■ **Supplied entries**:
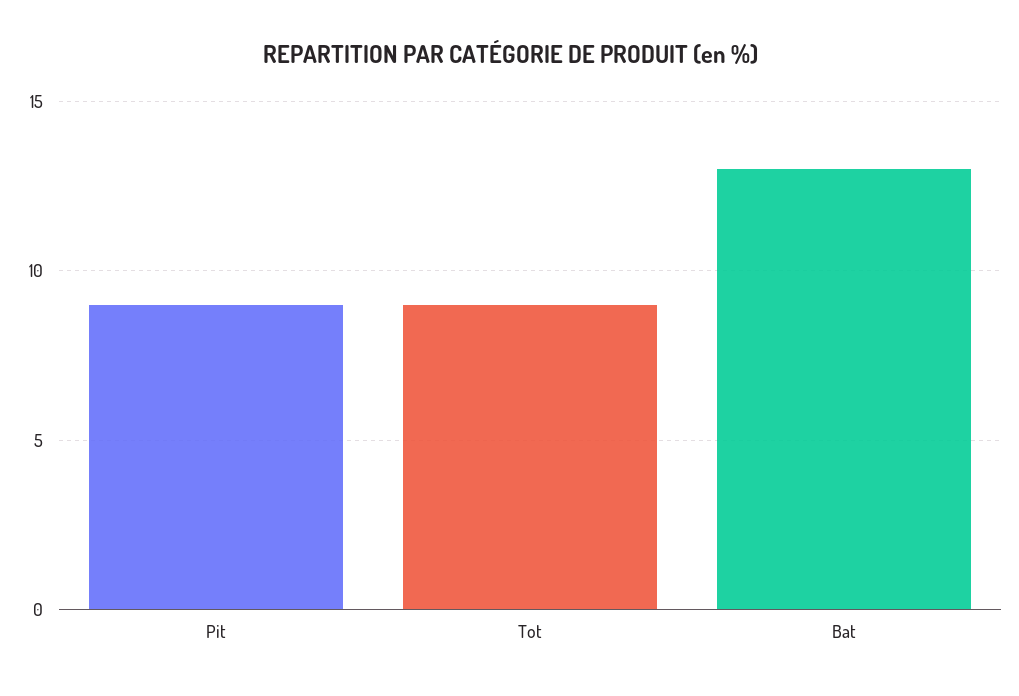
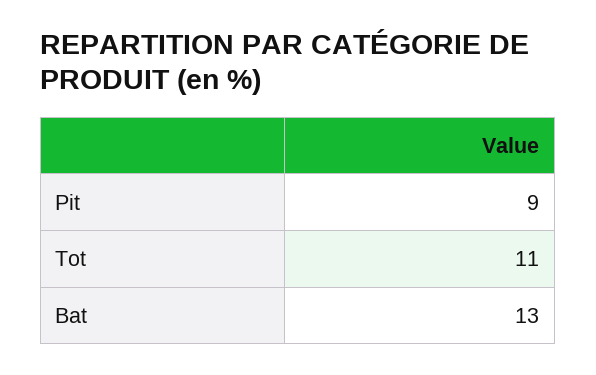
  {
    "Pit": 9,
-   "Tot": 9,
+   "Tot": 11,
    "Bat": 13
  }

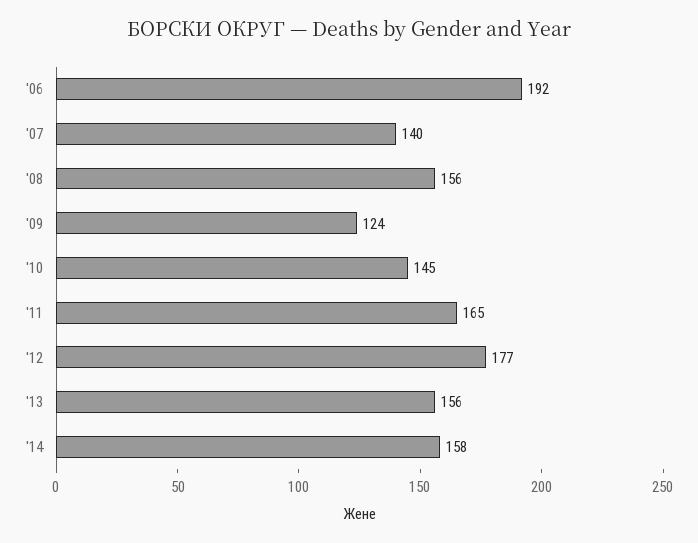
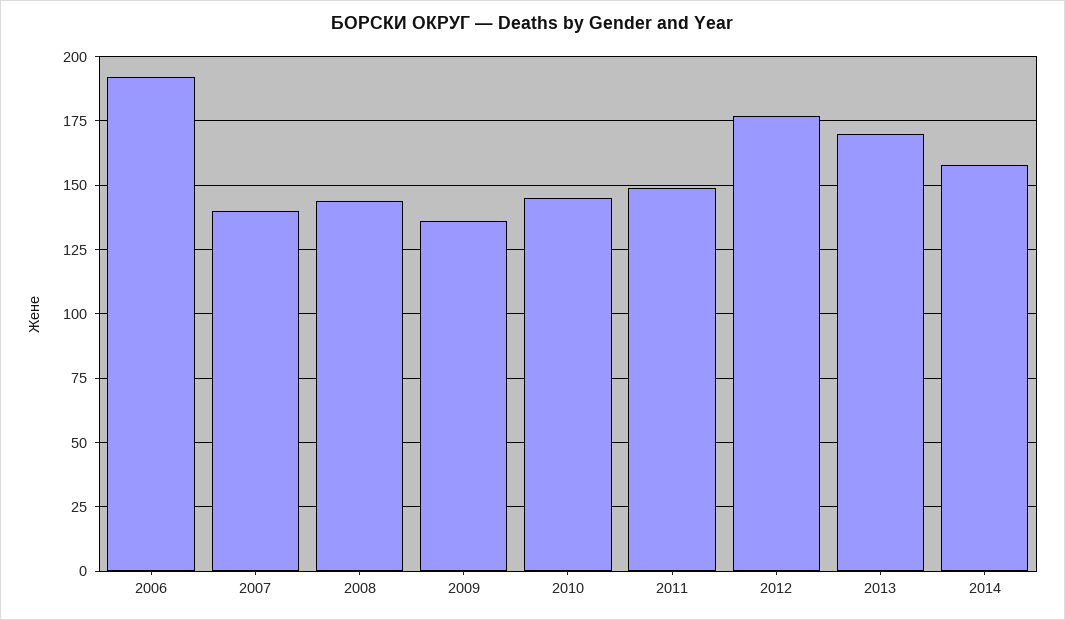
  {
    "'06": 192,
    "'07": 140,
-   "'08": 156,
+   "'08": 145,
-   "'09": 124,
+   "'09": 135,
    "'10": 145,
-   "'11": 165,
+   "'11": 150,
    "'12": 177,
-   "'13": 156,
+   "'13": 170,
    "'14": 158
  }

■ **Task goal**: Repeat the listing above exactly, with no pictures.

■ **Answer box**:
  {
    "Pit": 9,
-   "Tot": 9,
+   "Tot": 11,
    "Bat": 13
  }

  {
    "'06": 192,
    "'07": 140,
-   "'08": 156,
+   "'08": 145,
-   "'09": 124,
+   "'09": 135,
    "'10": 145,
-   "'11": 165,
+   "'11": 150,
    "'12": 177,
-   "'13": 156,
+   "'13": 170,
    "'14": 158
  }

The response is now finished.